Au-delà du forcing sur les deux États, la perspective de l’installation de bases turques permanentes à Chypre-Nord remettrait en effet en cause les équilibres stratégiques régionaux.
Des puissances voisines sont également concernées : Israël et l’Égypte, qui ont des relations très tendues avec la Turquie, ne voient pas d’un bon œil le renforcement de sa présence militaire à Chypre. L’enjeu gazier persiste, des compagnies russe et israélienne étant engagées dans les projets d’exploration à Chypre. Un navire de recherche sismique français est actuellement en mission dans les eaux grecques.


CONCLUSION : LES PROGRÈS DE LA MÉTHODE TURQUE
Le dossier chypriote illustre parfaitement la nouvelle efficacité d’une politique étrangère turque post-Davutoğlu. Après le traumatisme du coup d’État de 2016, qui a ancré une méfiance durable envers les alliés, Erdoğan accélère le processus d’autonomisation de la Turquie. Sa boîte à outils combine désormais l’acquis du soft power – coopération économique et culturelle – et la menace du hard power – ancrage de la présence militaire et consolidation d’une capacité de projection. Il articule dans une dialectique bien rodée annonces tonitruantes (lors de sa visite à Chypre un « message de détermination » devait être « envoyé au monde entier ») et faits accomplis, parfois minimes mais gros de développements futurs. Il se dote également, en dupliquant des équipements existants, des moyens nécessaires pour exercer seul la puissance. Entre la multiplication des bases militaires à l’extérieur de ses frontières et le projet de doublage du Bosphore par le Kanal Istanbul, la Turquie continue de se dégager de ses partenariats passés, tout en maintenant l’ambiguïté sur ses intentions futures : coopération ou affrontement ?

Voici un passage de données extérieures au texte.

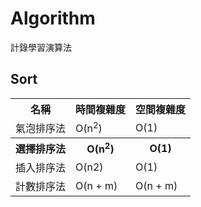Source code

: # Algorithm
計錄學習演算法



## Sort 

<table>
<tr>
    <th>名稱</th>
    <th>時間複雜度</th>
    <th>空間複雜度</th>
</tr>
<tr>
    <td>氣泡排序法</td>
    <td>O(n<sup>2</sup>)</td>
    <td>O(1)</td>
</tr>

<tr>
    <th>選擇排序法</td>
    <th>O(n<sup>2</sup>)</td>
    <th>O(1)</td>
</tr>

<tr>
    <td>插入排序法</td>
    <td>O(n<super>2</super>)</td>
    <td>O(1)</td>
</tr>

<tr>
    <td>計數排序法</td>
    <td>O(n + m)</td>
    <td>O(n + m)</td>
</tr>
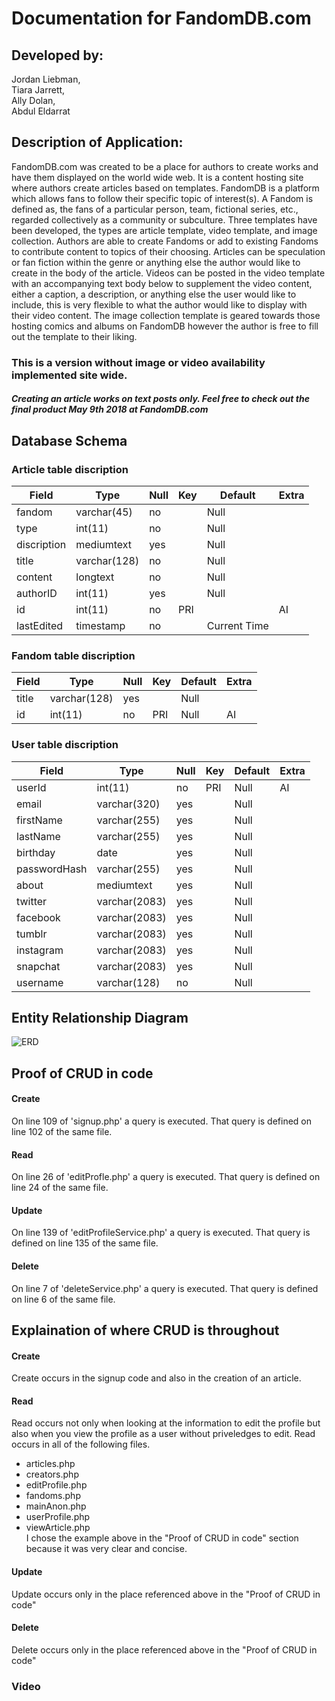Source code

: # Documentation for FandomDB.com
## Developed by:
 Jordan Liebman,  
 Tiara Jarrett,  
 Ally Dolan,  
 Abdul Eldarrat

## Description of Application:
FandomDB.com was created to be a place for authors to create works and have them displayed on the world wide web. It is a content hosting site where authors create articles based on templates. FandomDB is a platform which allows fans to follow their specific topic of interest(s). A Fandom is defined as, the fans of a particular person, team, fictional series, etc., regarded collectively as a community or subculture. Three templates have been developed, the types are article template, video template, and image collection. Authors are able to create Fandoms or add to existing Fandoms to contribute content to topics of their choosing. Articles can be speculation or fan fiction within the genre or anything else the author would like to create in the body of the article. Videos can be posted in the video template with an accompanying text body below to supplement the video content, either a caption, a description, or anything else the user would like to include, this is very flexible to what the author would like to display with their video content. The image collection template is geared towards those hosting comics and albums on FandomDB however the author is free to fill out the template to their liking.

### This is a version without image or video availability implemented site wide.
##### Creating an article works on text posts only. Feel free to check out the final product May 9th 2018 at FandomDB.com

## Database Schema
### Article table discription
| Field       | Type         | Null | Key | Default      | Extra |
|-------------|--------------|------|-----|--------------|-------|
| fandom      | varchar(45)  | no   |     | Null         |       |
| type        | int(11)      | no   |     | Null         |       |
| discription | mediumtext   | yes  |     | Null         |       |
| title       | varchar(128) | no   |     | Null         |       |
| content     | longtext     | no   |     | Null         |       |
| authorID    | int(11)      | yes  |     | Null         |       |
| id          | int(11)      | no   | PRI |              | AI    |
| lastEdited  | timestamp    | no   |     | Current Time |       |
### Fandom table discription
| Field | Type         | Null | Key | Default | Extra |
|-------|--------------|------|-----|---------|-------|
| title | varchar(128) | yes  |     | Null    |       |
| id    | int(11)      | no   | PRI | Null    | AI    |

### User table discription
| Field        | Type          | Null | Key | Default | Extra |
|--------------|---------------|------|-----|---------|-------|
| userId       | int(11)       | no   | PRI | Null    | AI    |
| email        | varchar(320)  | yes  |     | Null    |       |
| firstName    | varchar(255)  | yes  |     | Null    |       |
| lastName     | varchar(255)  | yes  |     | Null    |       |
| birthday     | date          | yes  |     | Null    |       |
| passwordHash | varchar(255)  | yes  |     | Null    |       |
| about        | mediumtext    | yes  |     | Null    |       |
| twitter      | varchar(2083) | yes  |     | Null    |       |
| facebook     | varchar(2083) | yes  |     | Null    |       |
| tumblr       | varchar(2083) | yes  |     | Null    |       |
| instagram    | varchar(2083) | yes  |     | Null    |       |
| snapchat     | varchar(2083) | yes  |     | Null    |       |
| username     | varchar(128)  | no   |     | Null    |       |
## Entity Relationship Diagram
![ERD](https://i.imgur.com/xaytPtk.png)

## Proof of CRUD in code

#### Create  
On line 109 of 'signup.php' a query is executed. That query is defined on line 102 of the same file.
#### Read  
On line 26 of 'editProfle.php' a query is executed. That query is defined on line 24 of the same file.
#### Update  
On line 139 of 'editProfileService.php' a query is executed. That query is defined on line 135 of the same file.
#### Delete  
On line 7 of 'deleteService.php' a query is executed. That query is defined on line 6 of the same file.  

## Explaination of where CRUD is throughout
#### Create  
Create occurs in the signup code and also in the creation of an article.
#### Read  
Read occurs not only when looking at the information to edit the profile but also when you view the profile as a user without priveledges to edit. Read occurs in all of the following files.
* articles.php
* creators.php
* editProfile.php
* fandoms.php
* mainAnon.php
* userProfile.php
* viewArticle.php  
I chose the example above in the "Proof of CRUD in code" section because it was very clear and concise.

#### Update  
Update occurs only in the place referenced above in the "Proof of CRUD in code"
#### Delete  
Delete occurs only in the place referenced above in the "Proof of CRUD in code"
### Video
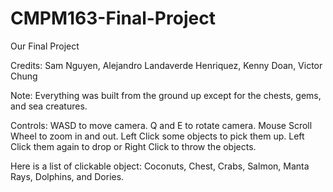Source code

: # CMPM163-Final-Project
Our Final Project

Credits: Sam Nguyen, Alejandro Landaverde Henriquez, Kenny Doan, Victor Chung

Note: Everything was built from the ground up except for the chests, gems, and sea creatures.

Controls: WASD to move camera. Q and E to rotate camera. Mouse Scroll Wheel to zoom in and out. Left Click some objects to pick them up. Left Click them again to drop or Right Click to throw the objects.

Here is a list of clickable object:
Coconuts, Chest, Crabs, Salmon, Manta Rays, Dolphins, and Dories.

  1. J. Jabbour, « Le retour de la Turquie en Méditerranée : la « profondeur stratégique » turque en Méditerranée pré- et post-printemps arabe », Cahiers de la Méditerranée, n° 89, 2014.
  2. A. Denizeau, « Mavi Vatan, la ‘Patrie bleue’ : Origines, influence et limites d’une doctrine ambitieuse pour la Turquie », Études de l’Ifri, Ifri, avril 2021.

Dorothée Schmid est chercheure et responsable du Programme Turquie/Moyen-Orient de l’Ifri. Yasmina Dahech est assistante de recherche pour le Programme Turquie/Moyen- Orient de l’Ifri.